I'm trying to construct a rigorous set theoretic formulation of the old formulation of functions in terms of variables. I began with the following old school definition of variable:
Definition XI: A variable over a set S is an unspecified individual element of a set. The set S is called the range of the variable, any specified element of the set S is called a value of the variable.
This leads to the following definition of function given by Arnold Dresden:
Definition XVI: When the two variables x and y are so related that to each value of the range of x there corresponds a value of y, we say that y is a function of x. Notation: y= f (x).
This is more or less the old Dirichet definition of function given in the slightly more precise language of variables.
Here's my proposed "rigorous" definition of variables:
Def: Let x be a symbol. Let S be a nonempty set where x can be assigned any member of S as it's value. Then we define the variable U with range S as follows: U = {x} X S = { (x,a) : $a \in S$} Note U is a relation in the set theoretic sense since every ordered pair has the same first member, namely x.

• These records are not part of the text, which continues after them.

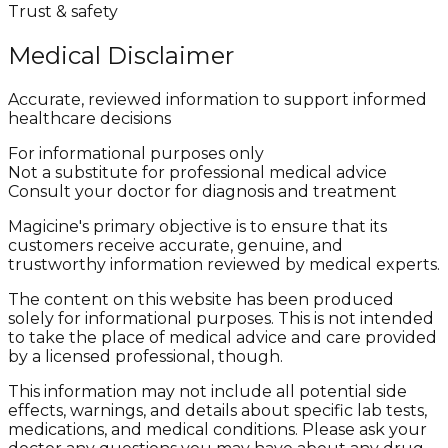
Trust & safety
Medical Disclaimer
Accurate, reviewed information to support informed
healthcare decisions
For informational purposes only
Not a substitute for professional medical advice
Consult your doctor for diagnosis and treatment
Magicine's primary objective is to ensure that its
customers receive accurate, genuine, and
trustworthy information reviewed by medical experts.
The content on this website has been produced
solely for informational purposes. This is not intended
to take the place of medical advice and care provided
by a licensed professional, though.
This information may not include all potential side
effects, warnings, and details about specific lab tests,
medications, and medical conditions. Please ask your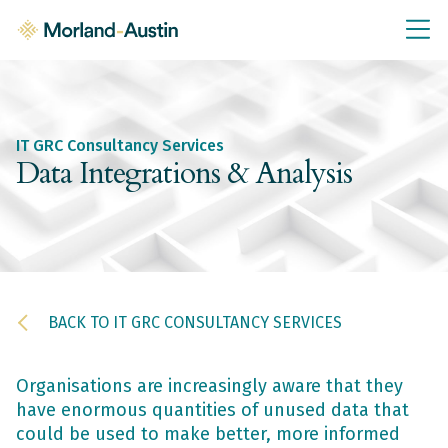
IT GRC Education
Knowledge Base
Training
IT GRC Consultancy Services
IT GRC Tools & Documents
Data Integrations & Analysis
Policies & Templates
IT GRC Consultancy
Consultancy Services
BACK TO IT GRC CONSULTANCY SERVICES
About Us
Blog
Contact Us
Organisations are increasingly aware that they
have enormous quantities of unused data that
could be used to make better, more informed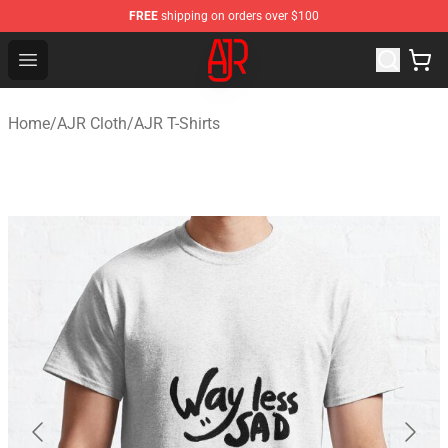
FREE
shipping on orders over $100
AJR Store - Official AJR Merchandise Shop
Open menu
Home
/
AJR Cloth
/
AJR T-Shirts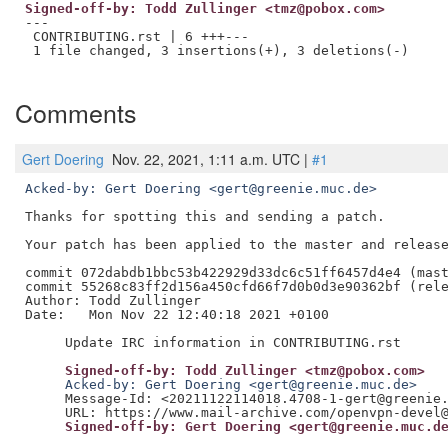
Signed-off-by: Todd Zullinger <tmz@pobox.com>
---

 CONTRIBUTING.rst | 6 +++---

 1 file changed, 3 insertions(+), 3 deletions(-)

Comments
Gert Doering
Nov. 22, 2021, 1:11 a.m. UTC |
#1
Acked-by: Gert Doering <gert@greenie.muc.de>
Thanks for spotting this and sending a patch.

Your patch has been applied to the master and release
commit 072dabdb1bbc53b422929d33dc6c51ff6457d4e4 (mast
commit 55268c83ff2d156a450cfd66f7d0b0d3e90362bf (rele
Author: Todd Zullinger

Date:   Mon Nov 22 12:40:18 2021 +0100

     Signed-off-by: Todd Zullinger <tmz@pobox.com>
     Acked-by: Gert Doering <gert@greenie.muc.de>
     Message-Id: <20211122114018.4708-1-gert@greenie.
     Signed-off-by: Gert Doering <gert@greenie.muc.d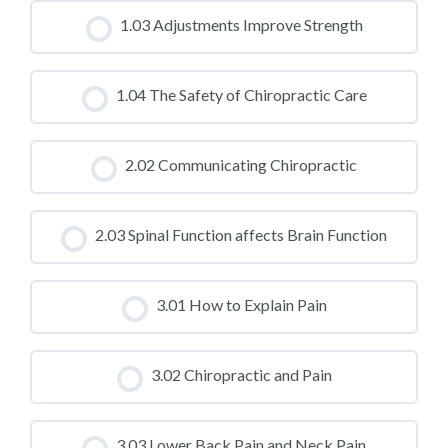
CLASS PROGRESS
1.03 Adjustments Improve Strength
0% COMPLETE
0/0 Steps
CLASS PROGRESS
1.04 The Safety of Chiropractic Care
0% COMPLETE
0/0 Steps
CLASS PROGRESS
2.02 Communicating Chiropractic
0% COMPLETE
0/0 Steps
CLASS PROGRESS
2.03 Spinal Function affects Brain Function
0% COMPLETE
0/0 Steps
CLASS PROGRESS
3.01 How to Explain Pain
0% COMPLETE
0/0 Steps
CLASS PROGRESS
3.02 Chiropractic and Pain
0% COMPLETE
0/0 Steps
CLASS PROGRESS
3.03 Lower Back Pain and Neck Pain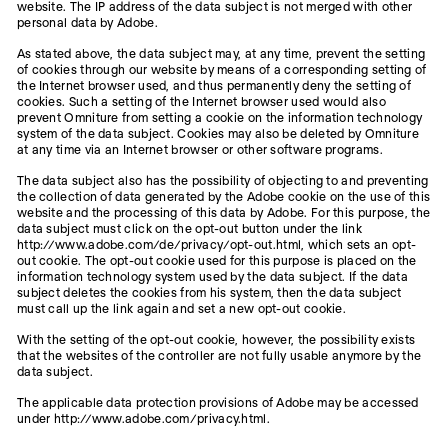
website. The IP address of the data subject is not merged with other
personal data by Adobe.
As stated above, the data subject may, at any time, prevent the setting
of cookies through our website by means of a corresponding setting of
the Internet browser used, and thus permanently deny the setting of
cookies. Such a setting of the Internet browser used would also
prevent Omniture from setting a cookie on the information technology
system of the data subject. Cookies may also be deleted by Omniture
at any time via an Internet browser or other software programs.
The data subject also has the possibility of objecting to and preventing
the collection of data generated by the Adobe cookie on the use of this
website and the processing of this data by Adobe. For this purpose, the
data subject must click on the opt-out button under the link
http://www.adobe.com/de/privacy/opt-out.html, which sets an opt-
out cookie. The opt-out cookie used for this purpose is placed on the
information technology system used by the data subject. If the data
subject deletes the cookies from his system, then the data subject
must call up the link again and set a new opt-out cookie.
With the setting of the opt-out cookie, however, the possibility exists
that the websites of the controller are not fully usable anymore by the
data subject.
The applicable data protection provisions of Adobe may be accessed
under http://www.adobe.com/privacy.html.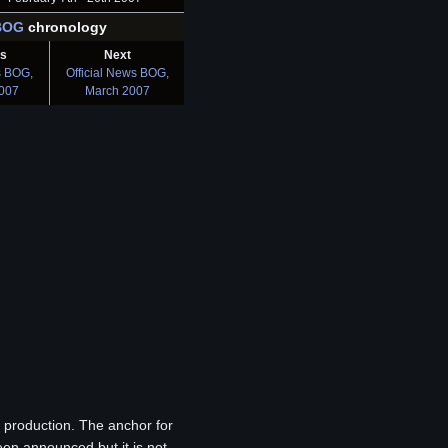
BOG
chronology
us
Next
s BOG,
Official News BOG,
2007
March 2007
in production. The anchor for
en announced but it is not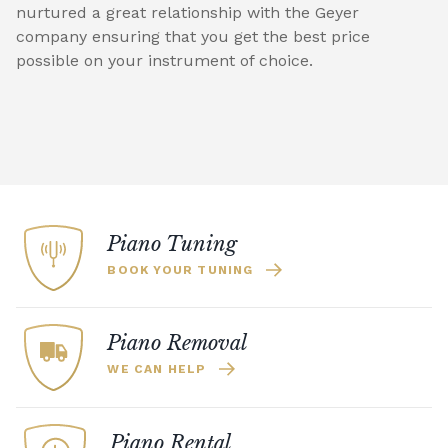
nurtured a great relationship with the Geyer
company ensuring that you get the best price
possible on your instrument of choice.
Piano Tuning
BOOK YOUR TUNING
Piano Removal
WE CAN HELP
Piano Rental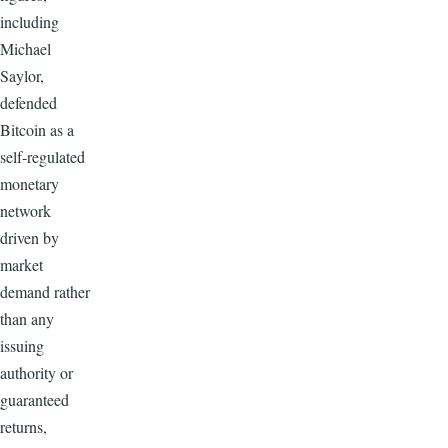
including
Michael
Saylor,
defended
Bitcoin as a
self-regulated
monetary
network
driven by
market
demand rather
than any
issuing
authority or
guaranteed
returns,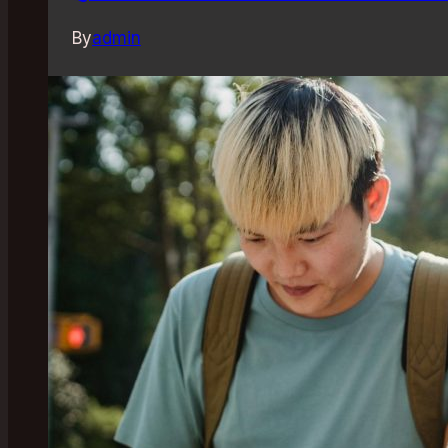
By
admin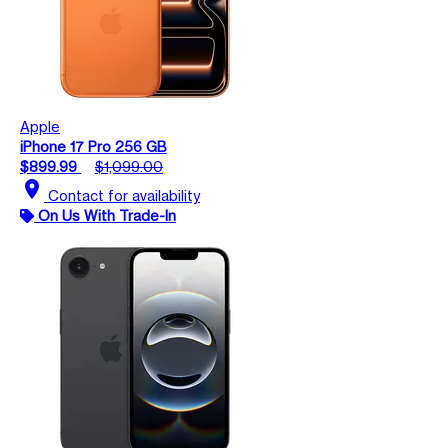
Apple
iPhone 17 Pro 256 GB
$899.99
$1,099.00
location_on
Contact for availability
On Us With Trade-In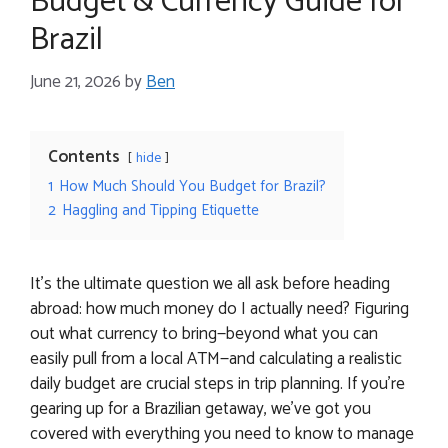
Budget & Currency Guide for
Brazil
June 21, 2026
by
Ben
Contents
hide
1
How Much Should You Budget for Brazil?
2
Haggling and Tipping Etiquette
It’s the ultimate question we all ask before heading
abroad: how much money do I actually need? Figuring
out what currency to bring—beyond what you can
easily pull from a local ATM—and calculating a realistic
daily budget are crucial steps in trip planning. If you’re
gearing up for a Brazilian getaway, we’ve got you
covered with everything you need to know to manage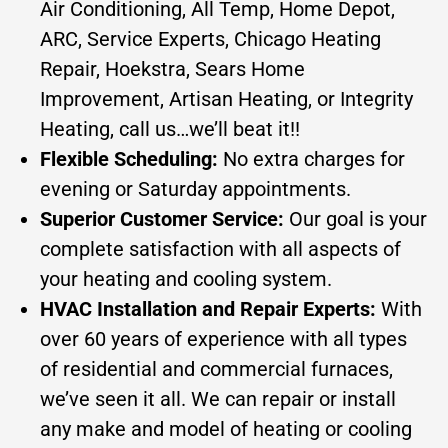
Air Conditioning, All Temp, Home Depot,
ARC, Service Experts, Chicago Heating
Repair, Hoekstra, Sears Home
Improvement, Artisan Heating, or Integrity
Heating, call us…we’ll beat it!!
Flexible Scheduling:
No extra charges for
evening or Saturday appointments.
Superior Customer Service:
Our goal is your
complete satisfaction with all aspects of
your heating and cooling system.
HVAC Installation and Repair Experts:
With
over 60 years of experience with all types
of residential and commercial furnaces,
we’ve seen it all. We can repair or install
any make and model of heating or cooling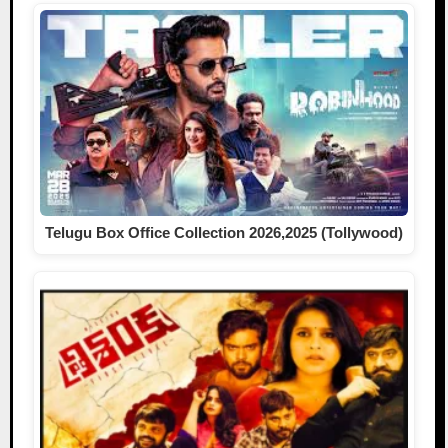
Telugu Box Office Collection 2026,2025 (Tollywood)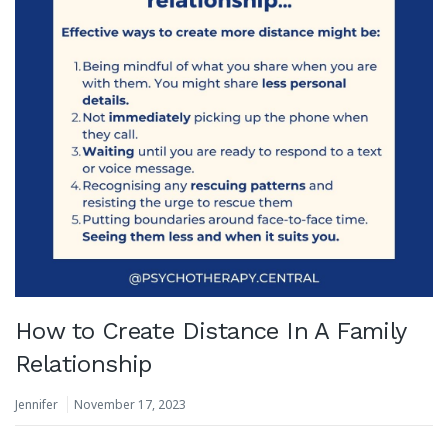
How to Create Distance In A Family
Relationship
Jennifer
November 17, 2023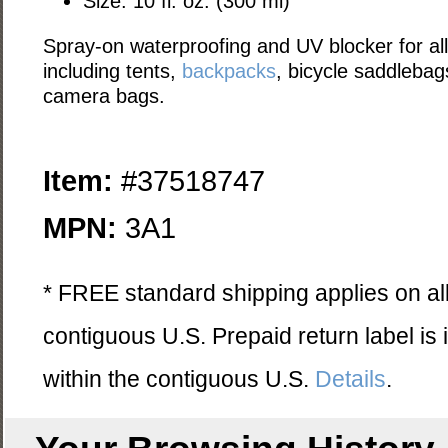
Size: 10 fl. oz. (300 ml)
Spray-on waterproofing and UV blocker for all
including tents,
backpacks
, bicycle saddleba
camera bags.
Item:
#37518747
MPN:
3A1
* FREE standard shipping applies on all
contiguous U.S. Prepaid return label is
within the contiguous U.S.
Details
.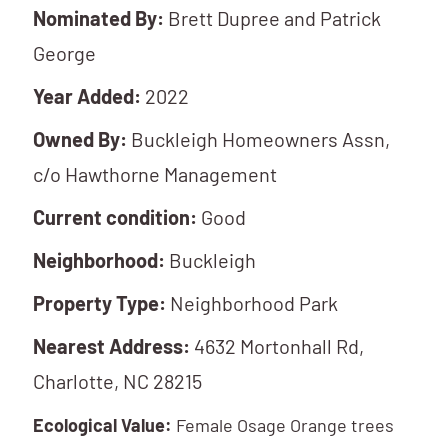
Nominated By:
Brett Dupree and Patrick
George
Year Added:
2022
Owned By:
Buckleigh Homeowners Assn,
c/o Hawthorne Management
Current condition:
Good
Neighborhood:
Buckleigh
Property Type:
Neighborhood Park
Nearest Address:
4632 Mortonhall Rd,
Charlotte, NC 28215
Ecological Value:
Female Osage Orange trees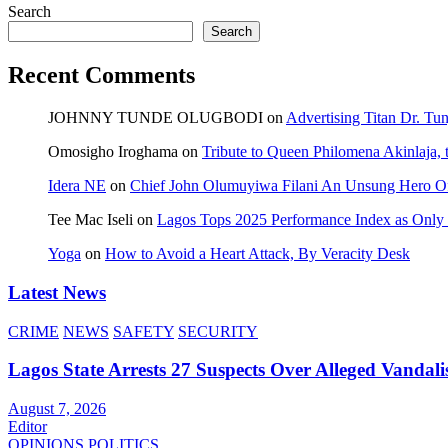
Search
Search
Recent Comments
JOHNNY TUNDE OLUGBODI
on
Advertising Titan Dr. Tu
Omosigho Iroghama
on
Tribute to Queen Philomena Akinlaja,
Idera NE
on
Chief John Olumuyiwa Filani An Unsung Hero Of 
Tee Mac Iseli
on
Lagos Tops 2025 Performance Index as Only F
Yoga
on
How to Avoid a Heart Attack, By Veracity Desk
Latest News
CRIME
NEWS
SAFETY
SECURITY
Lagos State Arrests 27 Suspects Over Alleged Vandali
August 7, 2026
Editor
OPINIONS
POLITICS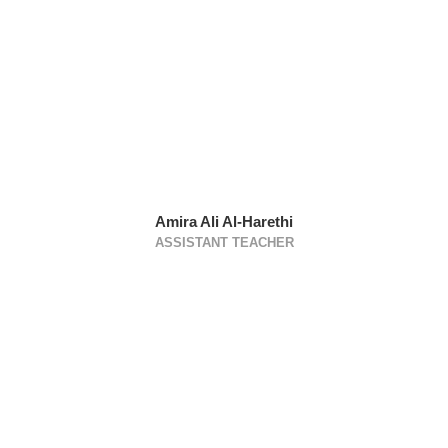
Amira Ali Al-Harethi
ASSISTANT TEACHER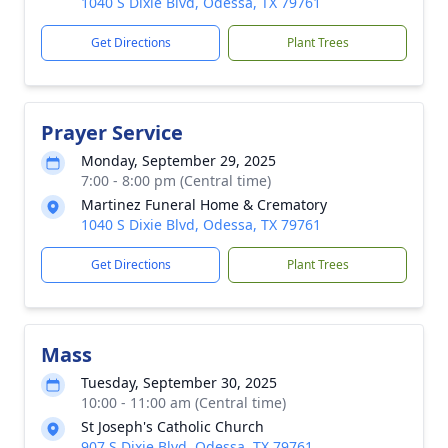
1040 S Dixie Blvd, Odessa, TX 79761
Get Directions
Plant Trees
Prayer Service
Monday, September 29, 2025
7:00 - 8:00 pm (Central time)
Martinez Funeral Home & Crematory
1040 S Dixie Blvd, Odessa, TX 79761
Get Directions
Plant Trees
Mass
Tuesday, September 30, 2025
10:00 - 11:00 am (Central time)
St Joseph's Catholic Church
907 S Dixie Blvd, Odessa, TX 79761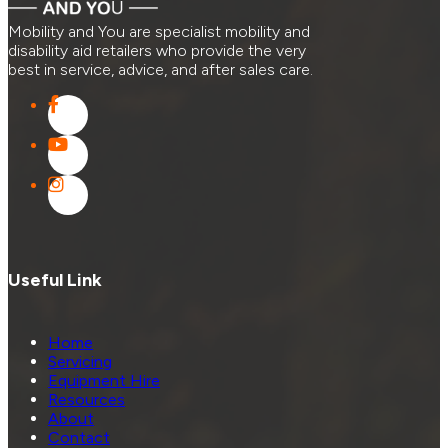
Mobility and You are specialist mobility and
disability aid retailers who provide the very
best in service, advice, and after sales care.
Useful Link
Home
Servicing
Equipment Hire
Resources
About
Contact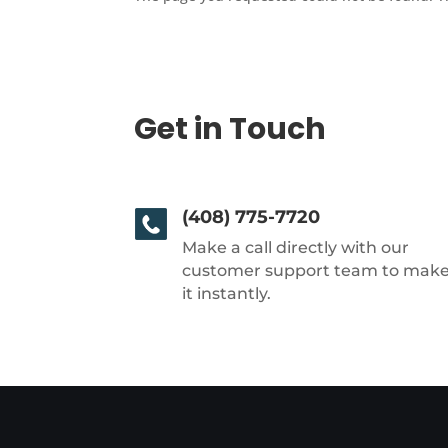
Get in Touch
(408) 775-7720
Make a call directly with our
customer support team to mak
it instantly.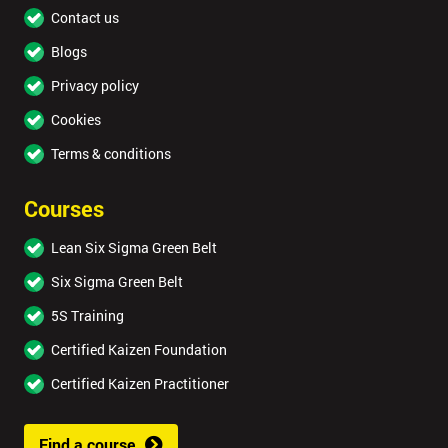
Contact us
Blogs
Privacy policy
Cookies
Terms & conditions
Courses
Lean Six Sigma Green Belt
Six Sigma Green Belt
5S Training
Certified Kaizen Foundation
Certified Kaizen Practitioner
Find a course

I'm assuming the Kuratowski definition of an ordered pair i.e. (x,a) = { {x}, {x,a}}
Now here's where I need someone to double check me. Let U be the variable whose range is the domain S of a function $f:S\rightarrow T$ and let V be the variable whose range is the functions's range. U = {x} X S = { (x,a) : $a \in S$} V = {y} X T = { (y,b) : $a \in T$}
I want to now define a function between variables x on the domain and the range y using these definitions of variables.
Here's my question: How do I calculate U X V?
Here's my computation, which I'm pretty sure is wrong:
U X V = ( {x} X S) X ({y} X T) = (x,y) X (S X T).
Something looks VERY wrong here. Please someone take another look.
{x}×S × {y}×T = { ((x,s), (y,t)) : s in S, t in T }